Excerpted text »
------------------------------------
This problem can manifest itself in a number of ways, but the underlying root
issue is that httpd runs with a locale of C, the default POSIX locale, which
uses a 7 bit ASCII character set. Internally in various places in Subversion we
attempt to convert from our internal utf8 strings into native encoded strings,
which fails spectacularly under DAV when the utf8 string includes multibyte
characters because those characters cannot be expressed in 7 bit ASCII encoding.
I brought this problem up on the HTTPD dev list, and the consensus is that httpd
runs in the C locale because using the system locale (i.e. respecting the LANG
or LC_ALL environment variables via a call to setlocale(LC_ALL, "") like svn
does for all its command line programs) results in unpredictable behavior for
various functions that depend on the locale. Apparently some modules take
matters into their own hands and use setlocale to set the locale manually, but
this is very much not a recommended practice because it's a global setting and
the results are not easily predicted.
What is the end result of this?
Well, you can't use 'svn lock' on a file that has multibyte characters in its
path, because when mod_dav_svn tries to call the pre-lock hook script it needs
to pass the filename, which it tries to translate into native encoding first.
This case is even weirder, since the hook script actually runs in an empty
environment, so it has no way to know what its locale actually is because it
can't access the appropriate environment variables from the parent httpd process.
Perhaps more disturbing is that if a repository has multibyte characters in its
path (i.e. it's just in a directory that's got multibyte charactes in its name)
you can't do anything at all with it, even browsing the repository results in
errors about not being able to open the repository, the underlying errors that
show up in error_log are predictably about translating from utf8 -> native.
What's the fix? I have no idea. We can't just trust that converting to
"native" encoding is the correct thing to do in all cases, but unfortunately
we've got an awful lot of code in svn that assumes that's what it should be
doing when paths are passed from svn's internals into the outside world.
Additionally in the case of hook scripts it's not clear that converting to
native is even desireable, since the script doesn't have any way to tell what
native encoding actually is.
------------------------------------
Data extracts »
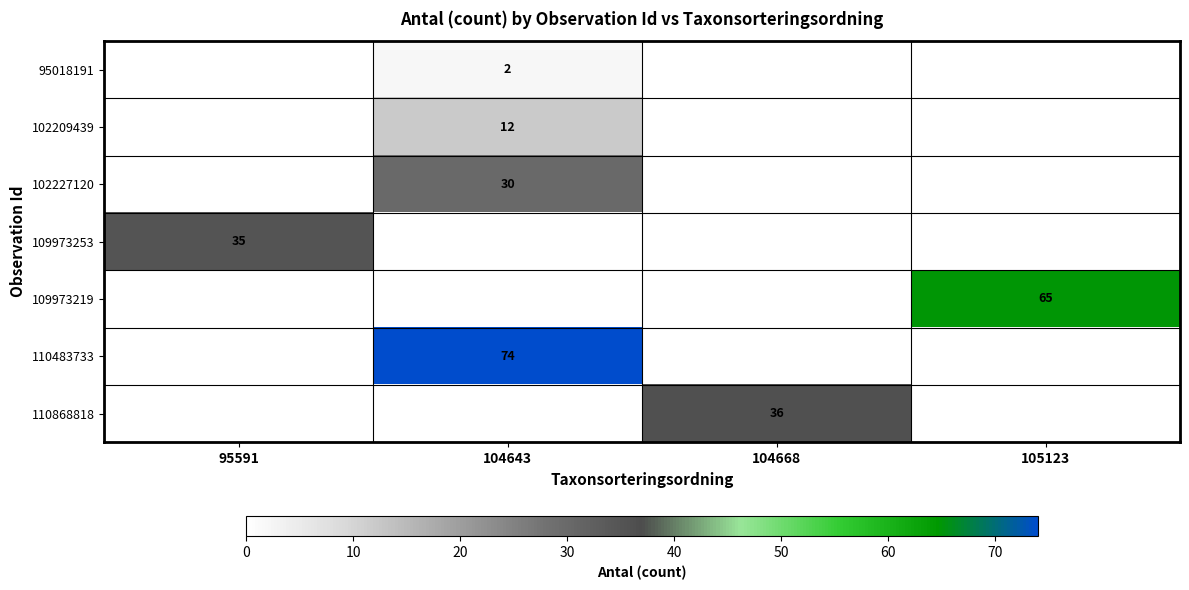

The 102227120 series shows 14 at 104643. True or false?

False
------------------------------------
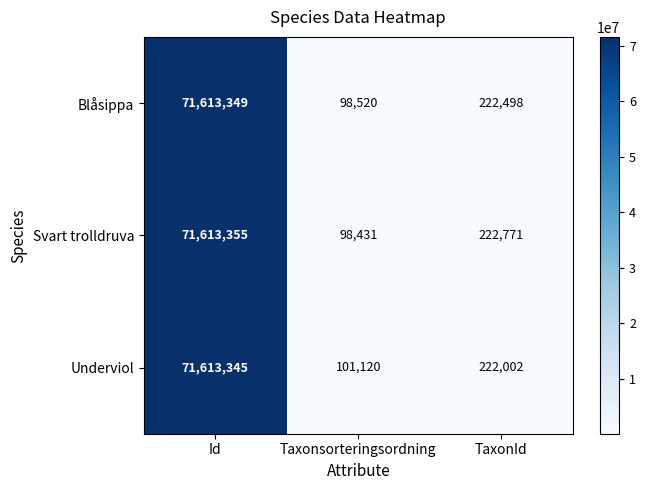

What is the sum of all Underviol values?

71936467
------------------------------------
Directive »
Answer these questions from the text on httpd's locale:
1. Which locale does httpd run with?
2. Which hook script does mod_dav_svn call when 'svn lock' is used?
3. In what kind of environment does that hook script run?
The rows come from a separate source.

Solution »
1. The C locale, the default POSIX locale.
2. The pre-lock hook script.
3. An empty environment.